- Exercise directions -
Copy out, from the data below, each line in which the word "Incarichi" occurs.
# # # #
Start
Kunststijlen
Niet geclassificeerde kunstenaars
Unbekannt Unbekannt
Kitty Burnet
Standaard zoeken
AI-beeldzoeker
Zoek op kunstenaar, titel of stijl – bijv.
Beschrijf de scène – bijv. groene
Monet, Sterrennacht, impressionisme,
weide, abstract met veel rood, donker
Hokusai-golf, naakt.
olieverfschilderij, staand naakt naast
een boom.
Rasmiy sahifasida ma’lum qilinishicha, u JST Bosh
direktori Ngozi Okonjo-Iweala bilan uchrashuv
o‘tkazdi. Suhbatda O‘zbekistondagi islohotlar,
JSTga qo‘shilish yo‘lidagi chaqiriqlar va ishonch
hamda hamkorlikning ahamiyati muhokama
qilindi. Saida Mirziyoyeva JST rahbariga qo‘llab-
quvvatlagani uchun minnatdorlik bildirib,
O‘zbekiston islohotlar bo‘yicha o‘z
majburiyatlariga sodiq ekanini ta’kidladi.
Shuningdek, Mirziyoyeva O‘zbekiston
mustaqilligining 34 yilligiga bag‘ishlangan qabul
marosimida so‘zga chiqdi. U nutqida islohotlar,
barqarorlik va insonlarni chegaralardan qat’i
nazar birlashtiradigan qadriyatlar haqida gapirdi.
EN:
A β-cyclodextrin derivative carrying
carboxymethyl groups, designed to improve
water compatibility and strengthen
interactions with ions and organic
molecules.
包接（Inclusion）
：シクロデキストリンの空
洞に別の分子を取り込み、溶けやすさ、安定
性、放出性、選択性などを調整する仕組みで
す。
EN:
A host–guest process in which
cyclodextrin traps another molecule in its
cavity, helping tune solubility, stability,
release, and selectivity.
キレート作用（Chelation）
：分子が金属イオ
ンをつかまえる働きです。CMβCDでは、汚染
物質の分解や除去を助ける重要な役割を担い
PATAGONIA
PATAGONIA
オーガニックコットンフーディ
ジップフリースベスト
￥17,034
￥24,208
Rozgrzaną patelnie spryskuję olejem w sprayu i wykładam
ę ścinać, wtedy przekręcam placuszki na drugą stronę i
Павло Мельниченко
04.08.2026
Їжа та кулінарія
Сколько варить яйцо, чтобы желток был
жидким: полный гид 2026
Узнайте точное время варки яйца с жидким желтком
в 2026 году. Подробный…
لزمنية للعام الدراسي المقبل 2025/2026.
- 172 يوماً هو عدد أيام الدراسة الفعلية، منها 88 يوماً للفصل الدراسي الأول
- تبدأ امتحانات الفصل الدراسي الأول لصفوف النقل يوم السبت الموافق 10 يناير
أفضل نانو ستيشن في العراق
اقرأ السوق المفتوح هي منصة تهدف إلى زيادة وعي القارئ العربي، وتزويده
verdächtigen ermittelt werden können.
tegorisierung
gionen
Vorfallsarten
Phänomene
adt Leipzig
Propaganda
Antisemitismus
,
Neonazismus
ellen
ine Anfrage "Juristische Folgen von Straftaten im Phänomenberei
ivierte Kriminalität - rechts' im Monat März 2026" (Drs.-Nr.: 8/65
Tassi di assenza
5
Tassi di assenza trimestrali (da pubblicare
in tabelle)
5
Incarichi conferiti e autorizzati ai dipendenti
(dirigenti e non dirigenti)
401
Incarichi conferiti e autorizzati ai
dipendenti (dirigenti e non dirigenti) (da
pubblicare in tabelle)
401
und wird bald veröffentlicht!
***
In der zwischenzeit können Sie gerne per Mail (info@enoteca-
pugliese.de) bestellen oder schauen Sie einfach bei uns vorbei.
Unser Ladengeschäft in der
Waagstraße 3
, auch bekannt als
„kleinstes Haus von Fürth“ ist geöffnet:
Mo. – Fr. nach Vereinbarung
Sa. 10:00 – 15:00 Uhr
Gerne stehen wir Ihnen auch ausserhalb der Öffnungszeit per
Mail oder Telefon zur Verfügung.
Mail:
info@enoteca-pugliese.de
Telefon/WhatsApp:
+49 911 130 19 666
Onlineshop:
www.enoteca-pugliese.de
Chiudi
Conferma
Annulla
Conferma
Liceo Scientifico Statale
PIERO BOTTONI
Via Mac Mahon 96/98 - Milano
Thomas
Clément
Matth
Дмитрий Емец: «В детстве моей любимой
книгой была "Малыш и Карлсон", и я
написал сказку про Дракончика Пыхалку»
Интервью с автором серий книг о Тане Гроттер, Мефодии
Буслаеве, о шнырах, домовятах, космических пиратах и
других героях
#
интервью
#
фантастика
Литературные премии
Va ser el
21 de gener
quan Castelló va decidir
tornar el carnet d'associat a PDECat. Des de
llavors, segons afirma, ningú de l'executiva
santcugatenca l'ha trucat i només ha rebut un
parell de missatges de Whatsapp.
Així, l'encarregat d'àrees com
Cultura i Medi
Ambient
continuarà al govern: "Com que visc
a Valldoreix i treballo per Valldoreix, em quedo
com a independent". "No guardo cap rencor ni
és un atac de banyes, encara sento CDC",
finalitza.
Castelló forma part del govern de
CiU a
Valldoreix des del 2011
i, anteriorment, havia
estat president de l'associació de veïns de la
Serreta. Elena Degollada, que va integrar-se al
# # # #
- Task response -
Incarichi conferiti e autorizzati ai dipendenti
Incarichi conferiti e autorizzati ai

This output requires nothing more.